Князь не узнавал своего пажа. Впрочем, не только ему, но всему княжескому двору, всему Сандомиру было известно, что Тэли влюблен. В тот вечер, когда Юдка рассказывала в замке перед рыцарями свои истории, Генрих ее почти не запомнил. Да и сейчас он знал только то, что она еврейка и что преподобный Гумбальд кривится, когда ее изредка пускают в замок. Эти ханжеские причуды смешили Генриха - в Иерусалиме он ко всему привык. Но ему сильно недоставало Бартоломея и было больно, что паж отдалился от него. А Тэли всякую свободную минуту проводил в обществе Виппо и его подопечных. Генрих начал и на Виппо поглядывать косо.

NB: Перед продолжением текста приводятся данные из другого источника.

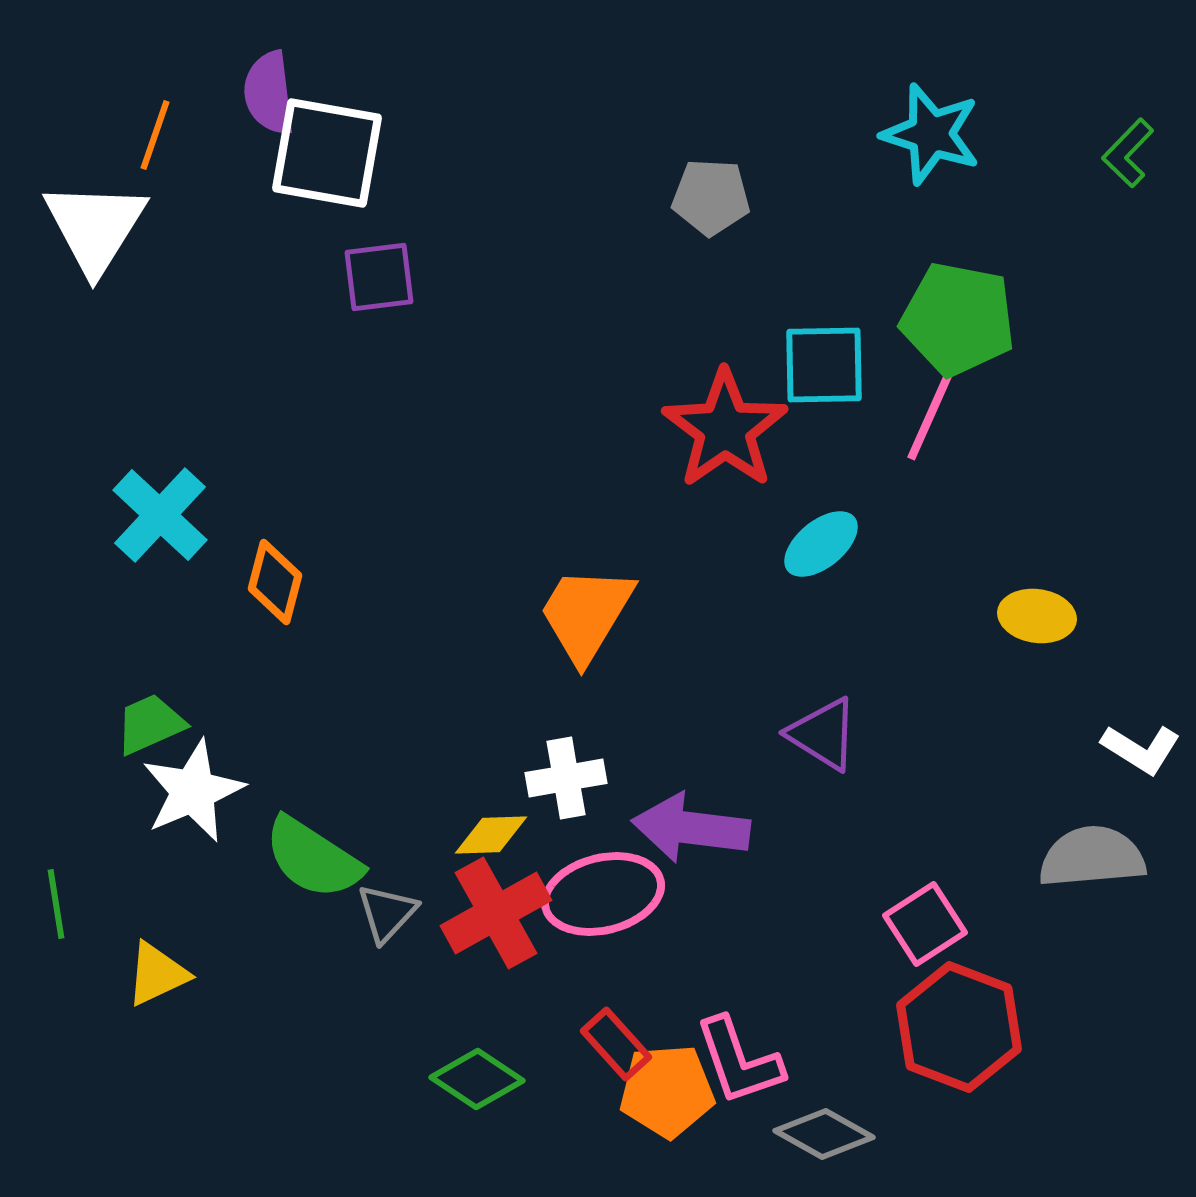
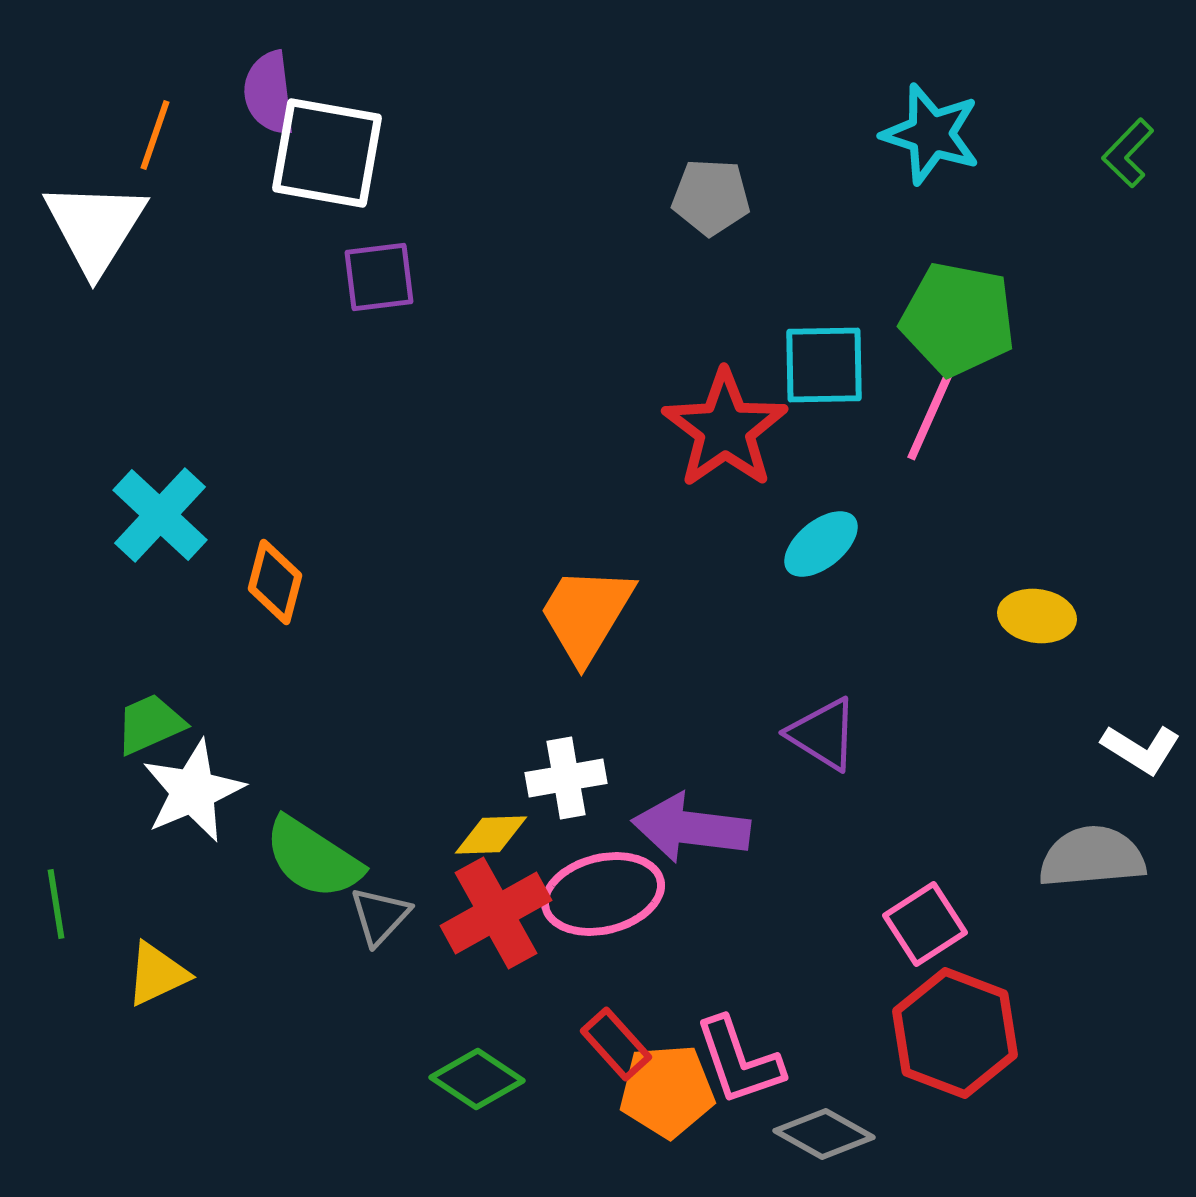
gray triangle: moved 7 px left, 3 px down
red hexagon: moved 4 px left, 6 px down
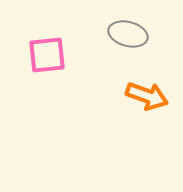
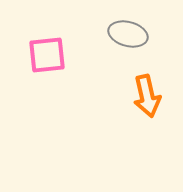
orange arrow: rotated 57 degrees clockwise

Обо всем этом Генрих размышлял, прогуливаясь в одиночестве за городской стеной по холмам, которые тянулись вдоль Вислы. Один из холмов уже облюбовали себе монахи: они хотели поставить там костел в новом вкусе, из кирпича, по поводу чего было немало разговоров. Генрих мысленно делал смотр своим людям, той небольшой горсточке, которой он собирался доверить самые трудные поручения. Итог был неутешительный. Прежде всего Лестко; он цепляется за юбку жены, в бой не спешит, детей куча, да и разжирел; сам еле ходит, а сядет на коня, у того ноги подгибаются. Потом Герхо... Герхо все такой же: внимательный, расторопный, знает, чего хочет Генрих, и сам хочет того же, но в последнее время напала на него какая-то меланхолия, глядит разочарованно, недоверчиво, будто сомневается в возможностях князя. Тэли? Этот теперь ни на что не годен, любовь совсем вскружила ему голову. Кто мог ожидать такой перемены! И князь вспоминал их первую встречу на дороге под Зальцбургом - славный был паренек! Правда, он и в то время почти мгновенно влюбился в Рихенцу.
Потом Виппо - это основа. Виппо, конечно, человек деятельный, но уж очень поверхностный. Ему только бы побольше добра в кладовых, а что копит, не глядит: оружие покупает дрянное, меха берет от данников без разбору, что хорошие, что линялые. К тому же с годами он становится несносен; сделаешь ему замечание, побагровеет и сразу умолкнет, слова от него не добьешься - обижается, видите ли, когда князь его журит. Кругом все над ним посмеиваются. Казимира нет, он в Германии. Только Висла не меняется, или, вернее, она всегда разная и всегда та же.
И князь смотрел на реку. Черные стволы деревьев четко выделялись на фоне прозрачной, темно-зеленой воды. На земле белел снег, как будто ее покрыли тонким слоем белой краски, чтобы лучше оттенить рисунок стволов и ветвей. Внизу ехала от реки к деревянным городским воротам группа рыцарей; их желтые кафтаны и черные сафьяновые сапоги красиво дополняли спокойные цвета картины. Над лесом, над рекой, над воротами Сандомира кружили черные стаи птиц, слышались в белесом небе крики галок и ворон.